* _Фрагмент страницы_:
####
Нельзя переусердствовать в подчёркивании, что при этой аннексии, отправной точке наших проблем, Великобритания, как бы она ни ошибалась, не имела явного эгоистического интереса. В те дни ещё не было ни копей Ранда, ни чего бы то ни было, чтобы прельстить самых алчных. Пустая казна и две войны с аборигенами — вот все, что мы получили. Все действительно считали, что страна находится в чересчур расстроенном состоянии, чтобы управлять своими делами, и превратилась, вследствие слабости, в кошмар и угрозу для соседей. В нашем поступке не было ничего низкого, хотя он, возможно, являлся и опрометчивым, и своевольным.
В декабре 1880 года буры восстали. Каждая ферма выставила своих стрелков, место сбора находилось возле ближайшего британского форта. По всей стране фермеры взяли в осаду наши небольшие отряды. Стандертон, Претория, Почефстром, Лиденбург, Ваккерстроом, Рустенберг и Марабастад — все были окружены, и все продержались до конца войны. На открытой местности нам везло меньше. Под Бронхорст-Спруитом небольшой британский отряд захватили врасплох и расстреляли без потерь со стороны противника. Оперировавший хирург оставил запись, что в среднем количество ран составило пять на человека. Под Лаингс-Неком уступавшее в численности соединение британцев предприняло попытку взять штурмом высоту, удерживаемую бурскими стрелками. Половина наших солдат погибла и получила ранения. Исход столкновения под Ингого можно назвать неопределённым, хотя мы понесли более тяжёлые потери, чем враг. И наконец, поражение у Маджуба-Хилл, где на горе четыреста пехотинцев были разбиты и сброшены толпой снайперов, которые подошли, скрываясь за камнями. Все эти события являлись не более чем столкновениями, и если бы за ними последовала конечная британская победа, их теперь вряд ли бы кто-нибудь помнил. Однако факт в том, что эти столкновения достигли своей цели, что и придало им преувеличенное значение. В то же время они могут возвещать о наступлении новой военной эры, потому что сделали очевидным факт, — правда, слишком плохо нами усвоенный, — что солдата делает стрельба, а не строевая подготовка. Поражает, что, получив такой опыт, британские военные власти продолжали предоставлять для стрельб только триста патронов в год и поощрять механистическую стрельбу залпами, которая не подразумевает никакой конкретной цели. С опытом первой бурской войны, немногое было сделано (как в тактике, так и в стрелковом деле), чтобы подготовить солдата ко второй. Значение конного стрелка, меткая стрельба на разную дальность, искусство укрываться — на все одинаково не обратили никакого внимания.
####
Процитируйте отрывок из текста о бурской войне от слов «Нельзя переусердствовать в» до слов «опрометчивым, и своевольным.». Приведённые далее строки не имеют отношения к тексту о бурской войне.

* _Собранные данные_:
####
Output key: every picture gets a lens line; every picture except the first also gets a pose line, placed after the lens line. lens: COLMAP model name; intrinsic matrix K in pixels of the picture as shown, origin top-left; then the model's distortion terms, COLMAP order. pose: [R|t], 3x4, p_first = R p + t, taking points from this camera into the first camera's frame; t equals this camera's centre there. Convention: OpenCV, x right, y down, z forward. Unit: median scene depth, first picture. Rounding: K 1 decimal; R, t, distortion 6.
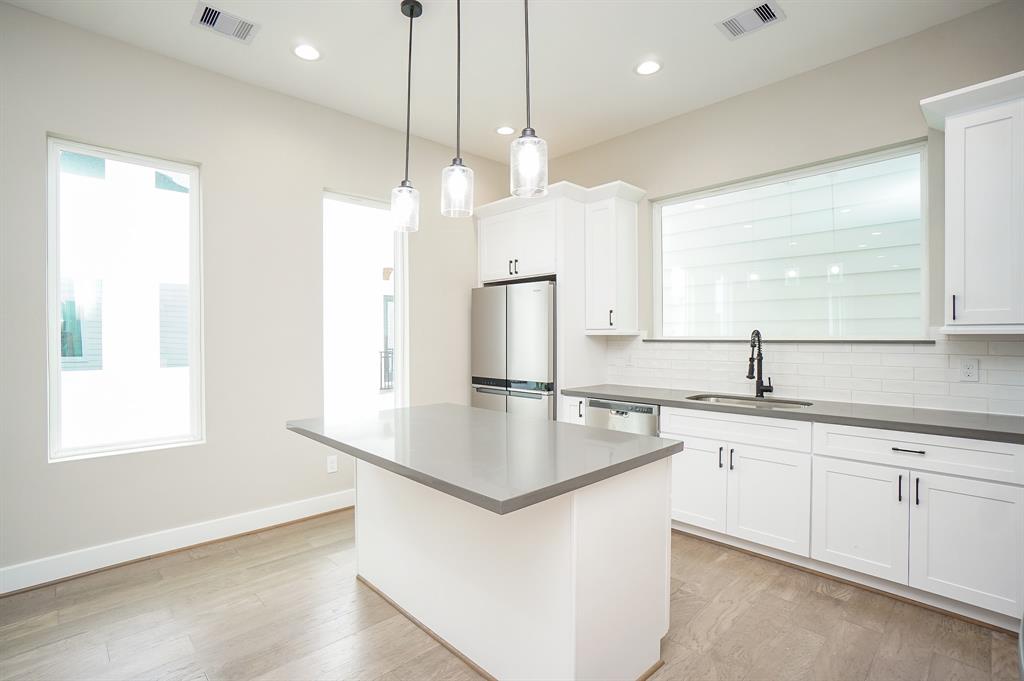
lens RADIAL K [[489.0, 0, 513.9], [0, 489.0, 339.6], [0, 0, 1]] dist [0.004250, -0.000346]
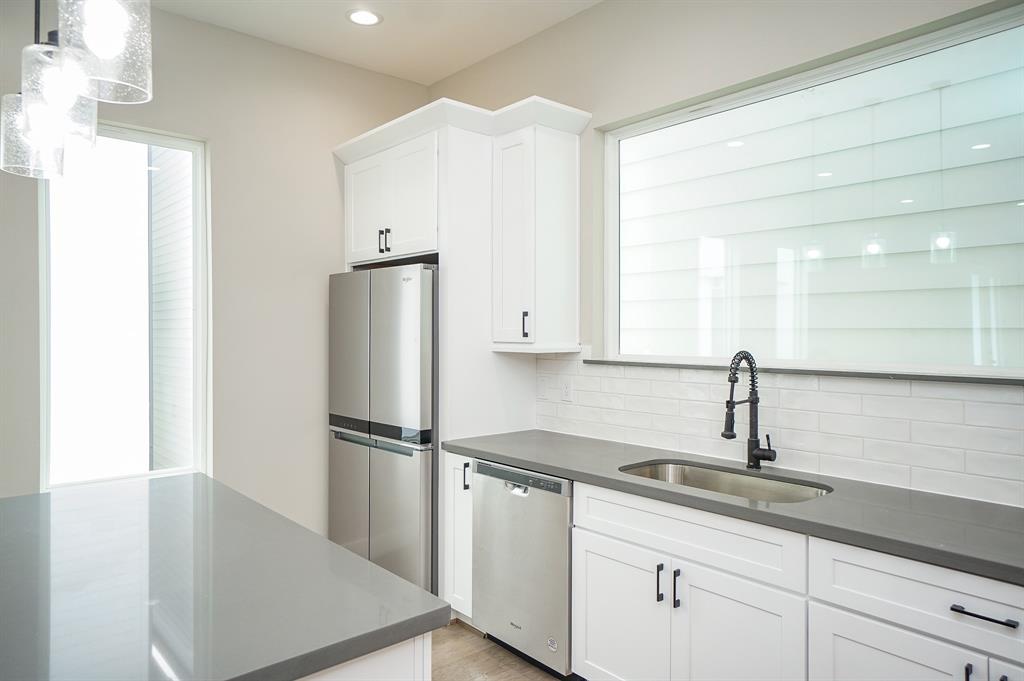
lens RADIAL K [[663.6, 0, 509.7], [0, 663.6, 337.1], [0, 0, 1]] dist [0.059818, 0.004643]
pose [[0.998259, 0.006154, -0.058656, 0.224873], [-0.005977, 0.999977, 0.003190, -0.031162], [0.058674, -0.002834, 0.998273, 0.173213]]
####
* _Ответ на задание_:
Нельзя переусердствовать в подчёркивании, что при этой аннексии, отправной точке наших проблем, Великобритания, как бы она ни ошибалась, не имела явного эгоистического интереса. В те дни ещё не было ни копей Ранда, ни чего бы то ни было, чтобы прельстить самых алчных. Пустая казна и две войны с аборигенами — вот все, что мы получили. Все действительно считали, что страна находится в чересчур расстроенном состоянии, чтобы управлять своими делами, и превратилась, вследствие слабости, в кошмар и угрозу для соседей. В нашем поступке не было ничего низкого, хотя он, возможно, являлся и опрометчивым, и своевольным.